*** Opening of Data records ***

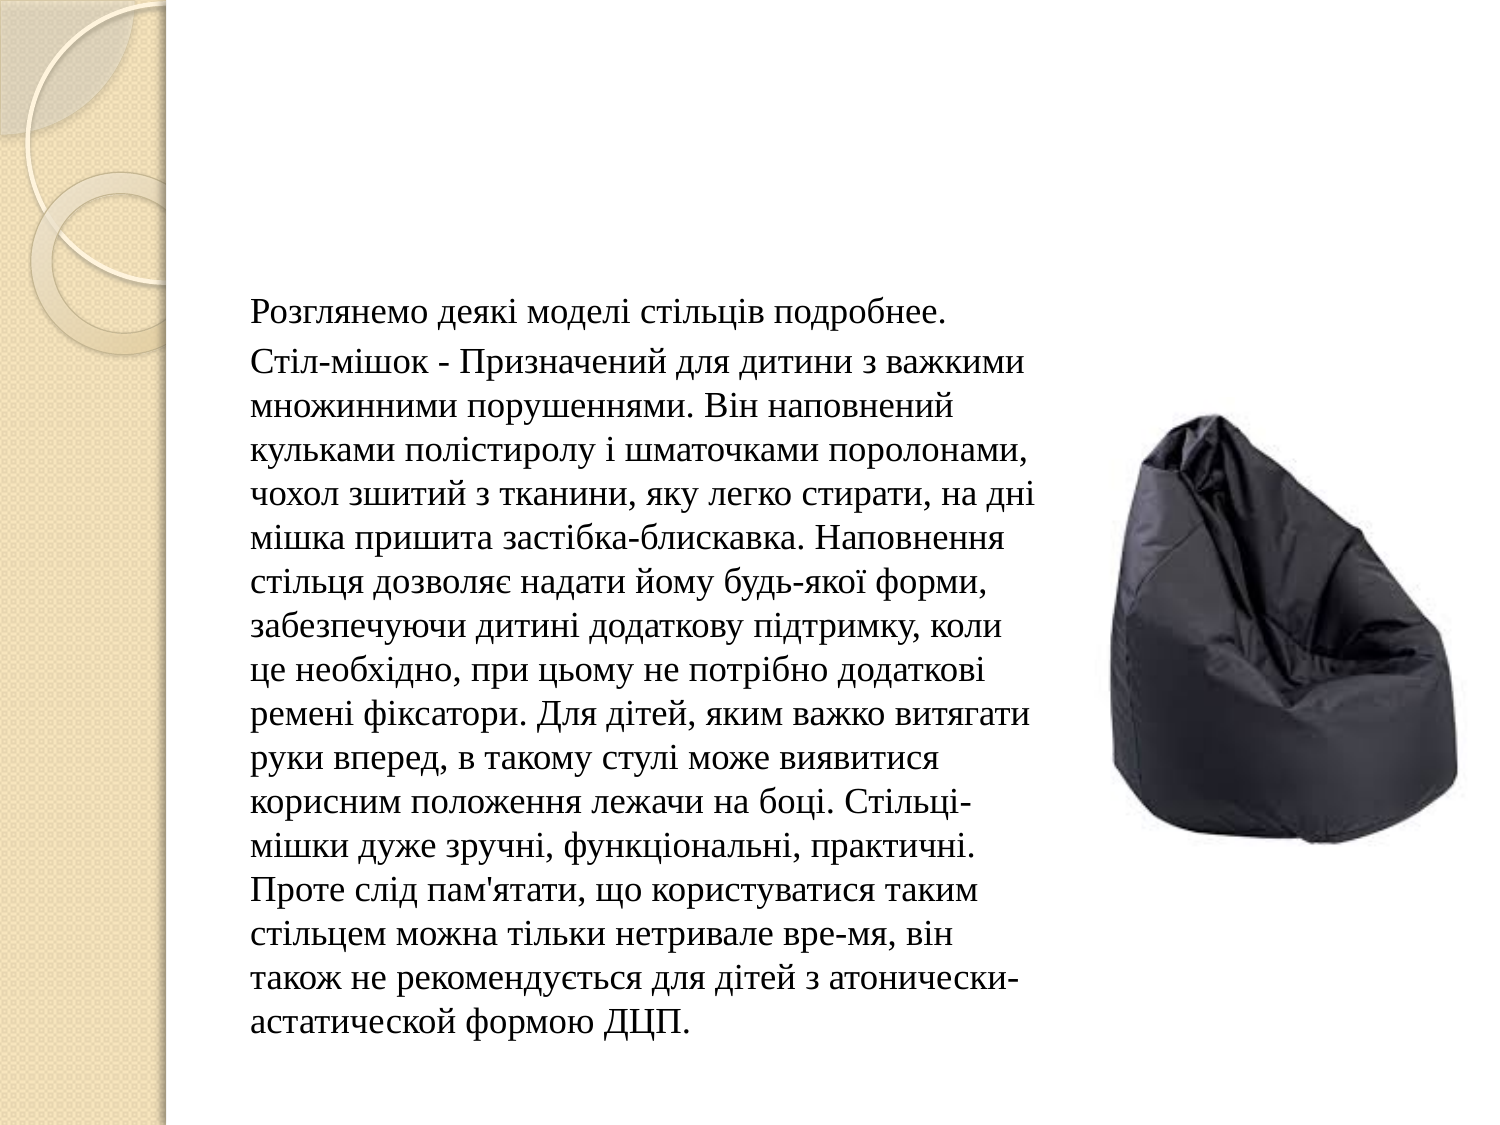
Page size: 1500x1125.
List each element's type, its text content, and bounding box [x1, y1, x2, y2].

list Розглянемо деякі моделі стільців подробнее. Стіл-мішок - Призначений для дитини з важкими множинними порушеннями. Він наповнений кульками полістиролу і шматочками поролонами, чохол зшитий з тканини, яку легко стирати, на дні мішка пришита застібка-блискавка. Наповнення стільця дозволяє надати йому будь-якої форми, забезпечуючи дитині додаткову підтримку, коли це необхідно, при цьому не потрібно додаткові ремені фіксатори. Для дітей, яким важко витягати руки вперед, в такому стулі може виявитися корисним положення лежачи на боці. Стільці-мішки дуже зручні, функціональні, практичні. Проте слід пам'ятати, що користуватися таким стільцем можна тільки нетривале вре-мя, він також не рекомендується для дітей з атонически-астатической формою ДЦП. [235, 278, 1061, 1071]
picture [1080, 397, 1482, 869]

*** Close of Data records ***
*** Opening of Data records ***

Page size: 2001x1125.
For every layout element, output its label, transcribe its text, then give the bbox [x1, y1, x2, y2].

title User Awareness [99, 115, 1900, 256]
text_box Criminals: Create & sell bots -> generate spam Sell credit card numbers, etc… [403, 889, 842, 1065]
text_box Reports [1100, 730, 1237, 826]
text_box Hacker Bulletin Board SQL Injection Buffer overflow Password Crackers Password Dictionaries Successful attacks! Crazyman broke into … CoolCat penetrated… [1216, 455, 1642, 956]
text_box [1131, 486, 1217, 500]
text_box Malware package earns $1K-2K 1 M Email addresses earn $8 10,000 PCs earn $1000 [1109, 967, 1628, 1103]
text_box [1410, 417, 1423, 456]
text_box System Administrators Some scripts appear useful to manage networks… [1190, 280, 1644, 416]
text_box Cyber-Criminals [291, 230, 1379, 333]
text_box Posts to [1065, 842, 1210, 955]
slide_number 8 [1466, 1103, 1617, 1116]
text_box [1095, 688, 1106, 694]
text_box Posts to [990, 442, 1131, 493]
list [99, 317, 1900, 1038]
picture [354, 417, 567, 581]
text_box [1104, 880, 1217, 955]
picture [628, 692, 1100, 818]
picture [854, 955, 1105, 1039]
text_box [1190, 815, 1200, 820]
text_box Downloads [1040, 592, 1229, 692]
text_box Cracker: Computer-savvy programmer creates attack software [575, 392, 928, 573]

*** Close of Data records ***

**Exercise description**
Collect the lines of the records that include the string "Page".

**Task response**
Page size: 1500x1125.
Page size: 2001x1125.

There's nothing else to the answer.